North Hudson billed $26,000 and counting for warehouse fireNorth Hudson village officials are pondering what to do with $26,000 in bills from the Dec. 11-12 fire that destroyed a St. Croix Storage and Transfer Co. warehouse.
By: Randy Hanson, Hudson Star-Observer
North Hudson village officials are pondering what to do with $26,000 in bills from the Dec. 11-12 fire that destroyed a St. Croix Storage and Transfer Co. warehouse.
Village officials met Monday night with their attorney to review the bills from area fire departments and state agencies that helped fight the blaze, according to Village Administrator Gloria Troester.
“We’ve got so many unanswered questions right now that we’re doing more investigating,” Troester said, when asked what the village intends to do with the bills.
“There were different things thrown around. I’m assuming that you go back after the property owner. That’s what they have insurance for,” she added.

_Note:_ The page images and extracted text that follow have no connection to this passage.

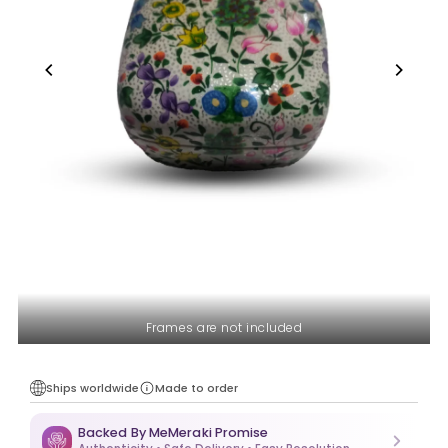
Frames are not included
Ships worldwide
Made to order
Backed By MeMeraki Promise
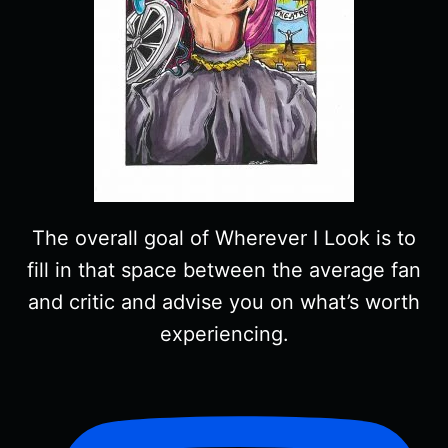
The overall goal of Wherever I Look is to
fill in that space between the average fan
and critic and advise you on what’s worth
experiencing.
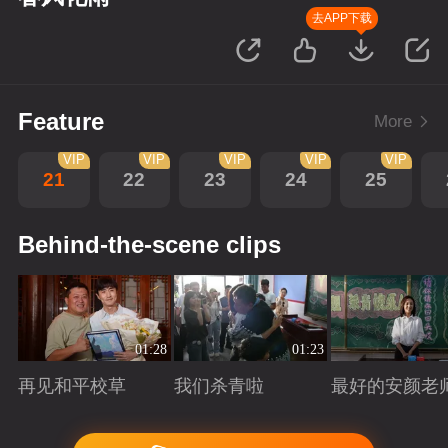
去APP下载
Feature
More
VIP
VIP
VIP
VIP
VIP
21
22
23
24
25
Behind-the-scene clips
01:28
01:23
再见和平校草
我们杀青啦
最好的安颜老
Playing
Playing
Playing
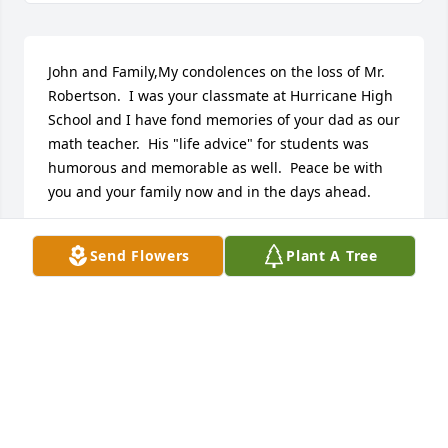
John and Family,My condolences on the loss of Mr. 
Robertson.  I was your classmate at Hurricane High 
School and I have fond memories of your dad as our 
math teacher.  His "life advice" for students was 
humorous and memorable as well.  Peace be with 
you and your family now and in the days ahead.
MARY BETH (HATHAWAY) BEDNAR
Send Flowers
Plant A Tree
Sep 11, 2021
There were a handful of teachers who made a 
difference in my education.  Mr. Robertson was one 
of them.  His dedication to his students was 
exceptional. From opening his classroom early 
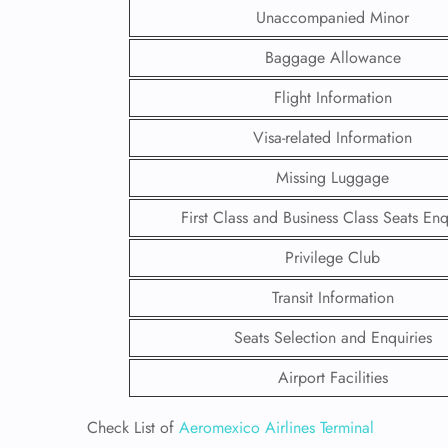
Unaccompanied Minor
Baggage Allowance
Flight Information
Visa-related Information
Missing Luggage
First Class and Business Class Seats Enq
Privilege Club
Transit Information
FLI
Seats Selection and Enquiries
ENQ
Airport Facilities
Check List of
Aeromexico Airlines Terminal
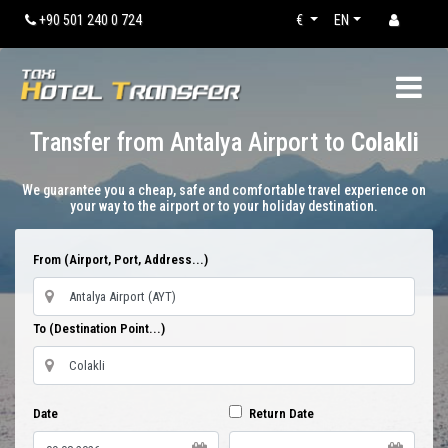
+90 501 240 0 724
€
EN
Transfer from Antalya Airport to
Colakli
We guarantee you a cheap, safe and comfortable travel experience on
your way to the airport or to your holiday destination.
From (Airport, Port, Address...)
To (Destination Point...)
Date
Return Date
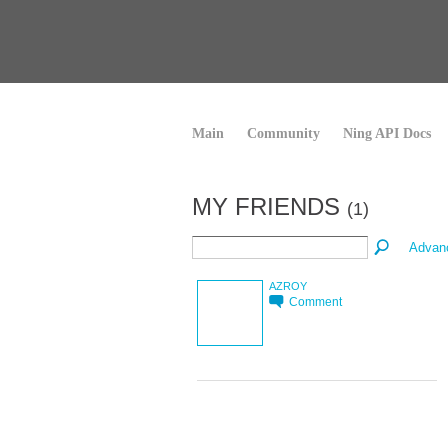
Main
Community
Ning API Docs
MY FRIENDS
(1)
Advan
AZROY
Comment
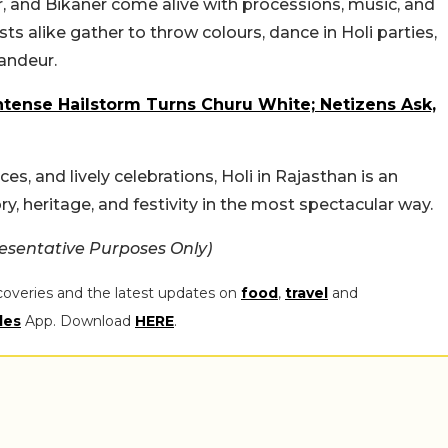
er, and Bikaner come alive with processions, music, and
ists alike gather to throw colours, dance in Holi parties,
andeur.
ntense Hailstorm Turns Churu White; Netizens Ask,
ces, and lively celebrations, Holi in Rajasthan is an
y, heritage, and festivity in the most spectacular way.
esentative Purposes Only)
coveries and the latest updates on
food
,
travel
and
les
App. Download
HERE
.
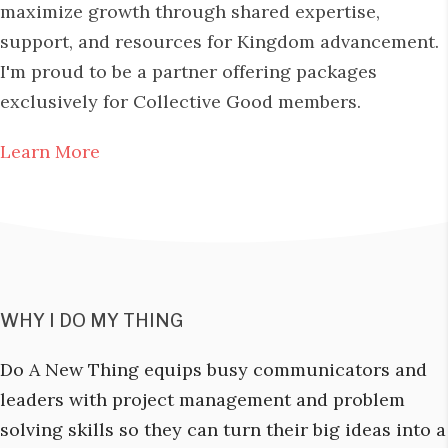
maximize growth through shared expertise,
support, and resources for Kingdom advancement.
I'm proud to be a partner offering packages
exclusively for Collective Good members.
Learn More
WHY I DO MY THING
Do A New Thing equips busy communicators and
leaders with project management and problem
solving skills so they can turn their big ideas into a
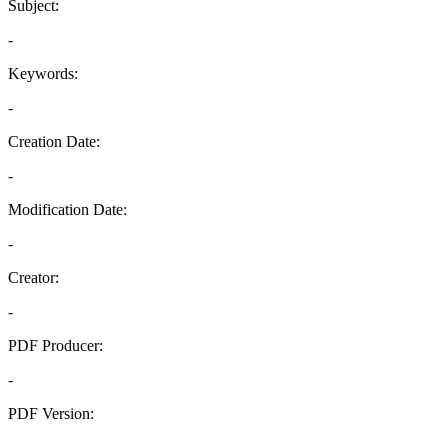
Subject:
-
Keywords:
-
Creation Date:
-
Modification Date:
-
Creator:
-
PDF Producer:
-
PDF Version:
-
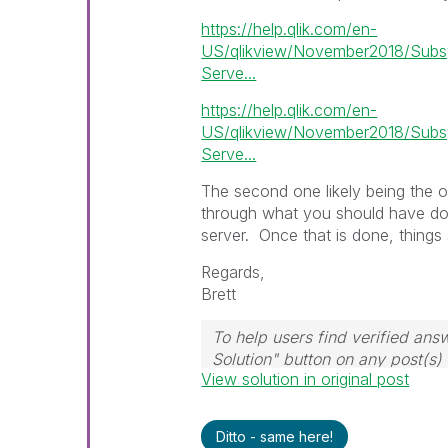
https://help.qlik.com/en-
US/qlikview/November2018/Subsy
Serve...
https://help.qlik.com/en-
US/qlikview/November2018/Subsy
Serve...
The second one likely being the o
through what you should have done
server. Once that is done, things 
Regards,
Brett
To help users find verified ans
Solution" button on any post(s)
View solution in original post
question.
I now work a compressed sche
those will be the days I will re
Ditto - same here!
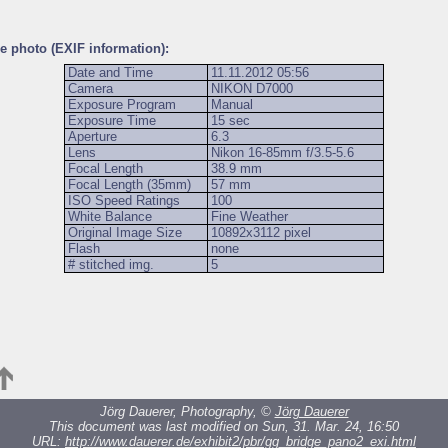
he photo (EXIF information):
Date and Time
11.11.2012 05:56
Camera
NIKON D7000
Exposure Program
Manual
Exposure Time
15 sec
Aperture
6.3
Lens
Nikon 16-85mm f/3.5-5.6
Focal Length
38.9 mm
Focal Length (35mm)
57 mm
ISO Speed Ratings
100
White Balance
Fine Weather
Original Image Size
10892x3112 pixel
Flash
none
# stitched img.
5
Jörg Dauerer, Photography, ©
Jörg Dauerer
This document was last modified on Sun, 31. Mar. 24, 16:50
URL:
http://www.dauerer.de/exhibit2/pbr/gg_bridge_pano2_exi.html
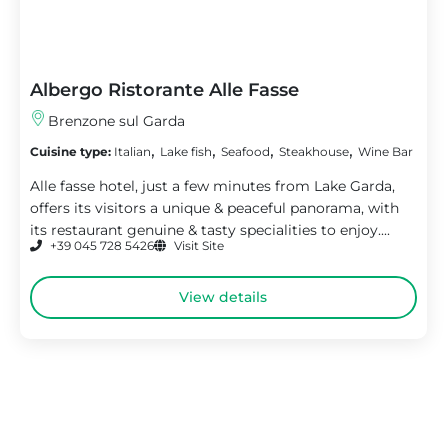
Albergo Ristorante Alle Fasse
Brenzone sul Garda
,
,
,
,
Cuisine type:
Italian
Lake fish
Seafood
Steakhouse
Wine Bar
Alle fasse hotel, just a few minutes from Lake Garda,
offers its visitors a unique & peaceful panorama, with
its restaurant genuine & tasty specialities to enjoy....
+39 045 728 5426
Visit Site
View details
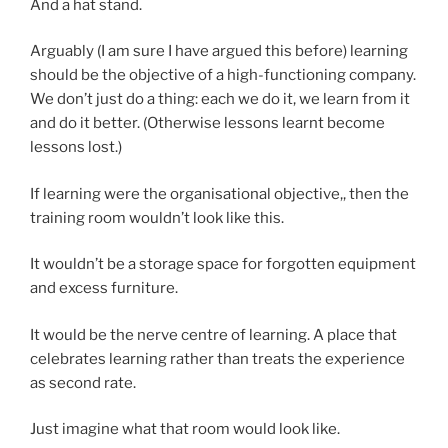
And a hat stand.
Arguably (I am sure I have argued this before) learning
should be the objective of a high-functioning company.
We don’t just do a thing: each we do it, we learn from it
and do it better. (Otherwise lessons learnt become
lessons lost.)
If learning were the organisational objective,, then the
training room wouldn’t look like this.
It wouldn’t be a storage space for forgotten equipment
and excess furniture.
It would be the nerve centre of learning. A place that
celebrates learning rather than treats the experience
as second rate.
Just imagine what that room would look like.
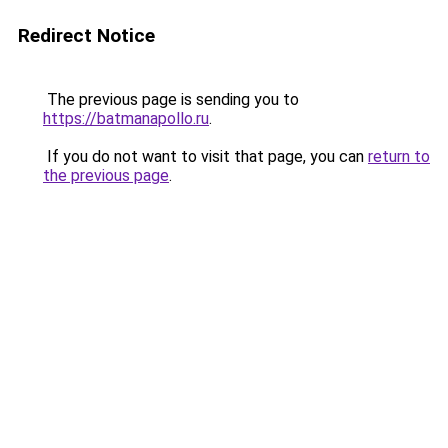
Redirect Notice
The previous page is sending you to
https://batmanapollo.ru
.
If you do not want to visit that page, you can
return to
the previous page
.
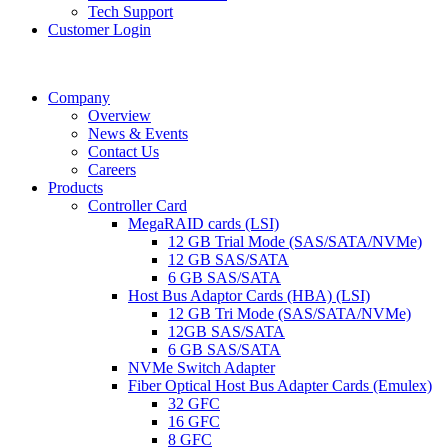
Tech Support
Customer Login
Company
Overview
News & Events
Contact Us
Careers
Products
Controller Card
MegaRAID cards (LSI)
12 GB Trial Mode (SAS/SATA/NVMe)
12 GB SAS/SATA
6 GB SAS/SATA
Host Bus Adaptor Cards (HBA) (LSI)
12 GB Tri Mode (SAS/SATA/NVMe)
12GB SAS/SATA
6 GB SAS/SATA
NVMe Switch Adapter
Fiber Optical Host Bus Adapter Cards (Emulex)
32 GFC
16 GFC
8 GFC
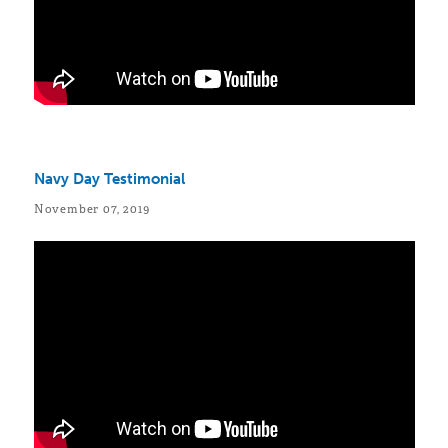
Navy Day Testimonial
November 07, 2019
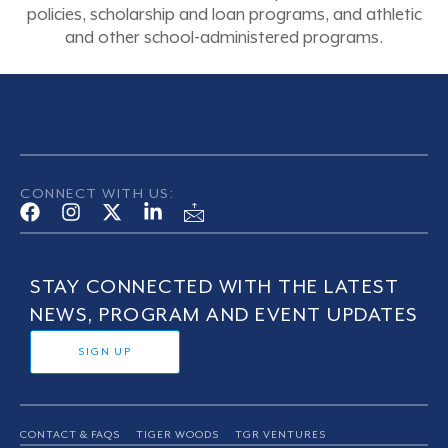
policies, scholarship and loan programs, and athletic
and other school-administered programs.
CONNECT WITH US:
STAY CONNECTED WITH THE LATEST
NEWS, PROGRAM AND EVENT UPDATES
SIGN UP
CONTACT & FAQS
TIGER WOODS
TGR VENTURES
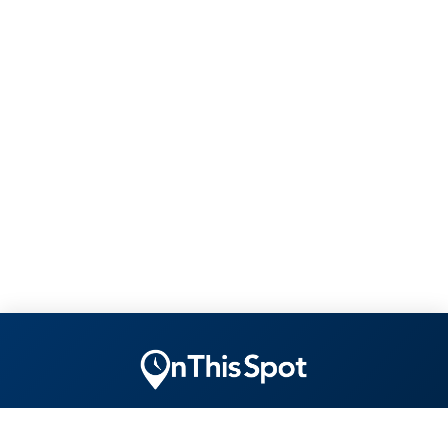
"Ensuring yesterday is remembered tomorrow today."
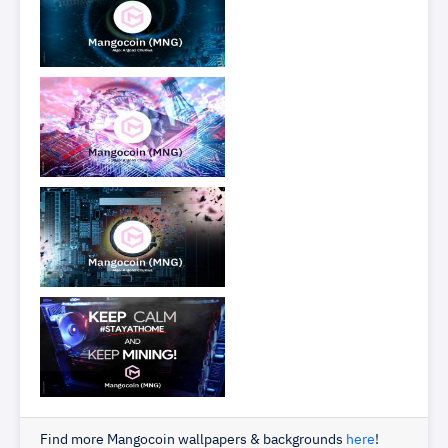
Find more Mangocoin wallpapers & backgrounds
here
!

The bills are coming to the Hudson Fire Department, which is forwarding them to the village.
Troester said village officials also are looking into what fire departments have mutual aid agreements with the city, and what those agreements say.
“We’re taking a look at what our payment to the city should cover in a case like this, versus what is above and beyond,” she said.
The Hudson Fire Department operates under the city of Hudson, which bills the other municipalities in the fire district for protection.
Troester said she’s been told that more bills are likely to arrive from non-mutual aid departments that helped fight the fire at the 50,000-square-foot warehouse.
Fire Chief Jim Frye told members of the city’s Public Safety Committee on Jan. 5 that 43 fire departments and at least 200 firefighters participated in the effort at one time or another.
The blaze was reported just before 11 p.m. on Thursday, Dec. 11, and firefighters remained on the scene until 5:15 p.m. Friday, Dec. 12.
In a phone call Tuesday morning, Frye said he requested assistance from Wisconsin Emergency Management when it became apparent that his own department and surrounding mutual aid departments wouldn’t be able to see the firefighting effort through to the end.
“We had exhausted all of our normal resources,” Frye said, “and the fire was still continuing and was projected to continue for some time.”
Sub-zero temperatures that night and a low water supply in North Hudson increased the need for additional tankers and fire crews.
Frye said the request he made to St. Croix County Emergency Manager Jack Colvard, which he forwarded to the state agency, was for fire-suppressing foam, personnel and a management team to spell the Hudson team.
The St. Croix County fire departments and three in Minnesota (Lower St. Croix Valley, Stillwater and Bayport) that Hudson has mutual aid agreements with won’t be billing for their services, Frye said.
It is the non-mutual aid departments that came from as far away as the village of Boyd east of Chippewa Falls that are seeking to recoup their expenses, Frye said.
The fire department also has bills for fuel, foam and portable toilets.
Frye said the village of North Hudson is responsible for the bills under its contract with the fire department for fire protection.
“How they recover or recoup those costs, they’re working on that,” he said. “It’s kind of a rarity (that this happens).”
Frye told the Public Safety Committee that the effort was a success from a firefighting standpoint.
The computer system and data from St. Croix Storage’s office was saved so the business could continue operating the next day, he said.
Also, a warehouse building 15 feet away and all of its contents were saved, Frye said, and all of the 200 firefighters that participated in the operation went home without an injury.
North Hudson resident Dan Barber owns and operates St. Croix Storage and Transfer.